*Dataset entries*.
--------------------------------------------------

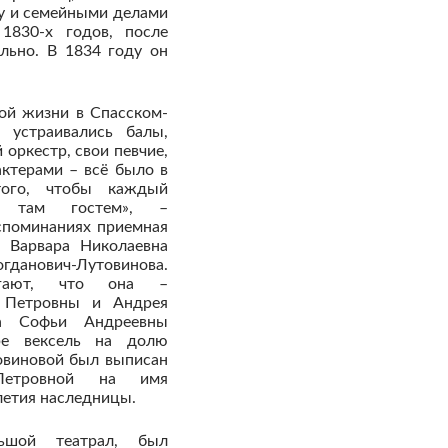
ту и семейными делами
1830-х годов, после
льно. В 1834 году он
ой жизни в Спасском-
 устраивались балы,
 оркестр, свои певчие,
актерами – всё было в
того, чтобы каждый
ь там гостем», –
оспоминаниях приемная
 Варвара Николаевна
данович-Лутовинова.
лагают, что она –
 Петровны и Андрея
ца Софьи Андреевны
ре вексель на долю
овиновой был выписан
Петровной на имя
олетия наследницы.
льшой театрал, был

--------------------------------------------------

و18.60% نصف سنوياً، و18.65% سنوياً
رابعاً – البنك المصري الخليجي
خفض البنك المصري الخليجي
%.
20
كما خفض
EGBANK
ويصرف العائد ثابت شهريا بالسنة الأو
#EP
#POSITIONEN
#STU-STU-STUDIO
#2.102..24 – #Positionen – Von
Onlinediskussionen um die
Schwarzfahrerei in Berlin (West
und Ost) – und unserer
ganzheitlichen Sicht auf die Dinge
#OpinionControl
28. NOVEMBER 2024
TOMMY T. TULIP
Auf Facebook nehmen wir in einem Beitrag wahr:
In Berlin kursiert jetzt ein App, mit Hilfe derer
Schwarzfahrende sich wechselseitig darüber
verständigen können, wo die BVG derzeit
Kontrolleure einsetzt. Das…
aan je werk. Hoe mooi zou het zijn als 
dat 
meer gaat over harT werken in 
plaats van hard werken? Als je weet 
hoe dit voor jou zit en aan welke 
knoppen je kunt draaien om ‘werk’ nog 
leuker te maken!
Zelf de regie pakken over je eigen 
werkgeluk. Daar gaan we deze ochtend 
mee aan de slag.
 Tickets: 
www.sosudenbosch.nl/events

--------------------------------------------------

*Exercise directions*.
Write out the lines from the one containing "ту и семейными делами" down to the one containing "ца Софьи Андреевны", both included, reproducing each line character for character.

*Response to this exercise*.
ту и семейными делами
1830-х годов, после
льно. В 1834 году он
ой жизни в Спасском-
 устраивались балы,
 оркестр, свои певчие,
актерами – всё было в
того, чтобы каждый
ь там гостем», –
оспоминаниях приемная
 Варвара Николаевна
данович-Лутовинова.
лагают, что она –
 Петровны и Андрея
ца Софьи Андреевны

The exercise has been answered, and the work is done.